PROMPT: Copy out each line of the listing below in which the string "presente" occurs.

─── DATASET RECORDS ───

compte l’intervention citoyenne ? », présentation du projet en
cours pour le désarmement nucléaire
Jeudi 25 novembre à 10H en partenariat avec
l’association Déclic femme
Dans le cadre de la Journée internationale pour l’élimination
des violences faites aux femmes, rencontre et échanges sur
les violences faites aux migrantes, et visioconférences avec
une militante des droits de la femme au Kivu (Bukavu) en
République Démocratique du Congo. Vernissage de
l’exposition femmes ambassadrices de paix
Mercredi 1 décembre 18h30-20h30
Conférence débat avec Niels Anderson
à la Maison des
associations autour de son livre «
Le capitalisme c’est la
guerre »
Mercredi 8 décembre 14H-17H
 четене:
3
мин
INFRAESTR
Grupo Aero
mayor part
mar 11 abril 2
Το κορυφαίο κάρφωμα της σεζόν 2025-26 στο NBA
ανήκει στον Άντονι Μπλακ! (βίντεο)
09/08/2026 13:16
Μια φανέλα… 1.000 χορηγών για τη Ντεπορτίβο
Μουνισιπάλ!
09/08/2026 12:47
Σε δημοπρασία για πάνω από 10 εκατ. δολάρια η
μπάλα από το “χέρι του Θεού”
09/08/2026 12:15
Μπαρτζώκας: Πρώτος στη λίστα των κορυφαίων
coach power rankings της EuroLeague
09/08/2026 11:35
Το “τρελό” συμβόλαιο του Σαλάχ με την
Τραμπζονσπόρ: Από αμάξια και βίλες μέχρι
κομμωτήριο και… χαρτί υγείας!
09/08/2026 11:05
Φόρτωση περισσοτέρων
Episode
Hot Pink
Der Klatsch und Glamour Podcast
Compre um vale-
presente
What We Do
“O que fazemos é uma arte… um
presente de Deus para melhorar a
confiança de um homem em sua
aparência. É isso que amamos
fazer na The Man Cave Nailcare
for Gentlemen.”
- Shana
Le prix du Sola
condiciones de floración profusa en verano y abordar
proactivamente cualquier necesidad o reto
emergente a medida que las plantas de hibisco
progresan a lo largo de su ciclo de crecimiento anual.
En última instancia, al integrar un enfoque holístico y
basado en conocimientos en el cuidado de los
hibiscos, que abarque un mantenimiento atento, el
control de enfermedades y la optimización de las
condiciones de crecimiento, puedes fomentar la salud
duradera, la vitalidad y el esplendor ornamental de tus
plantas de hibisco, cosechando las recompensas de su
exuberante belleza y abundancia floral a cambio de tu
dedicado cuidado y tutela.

───

OUTPUT OF THE EXERCISE:
presente
presente de Deus para melhorar a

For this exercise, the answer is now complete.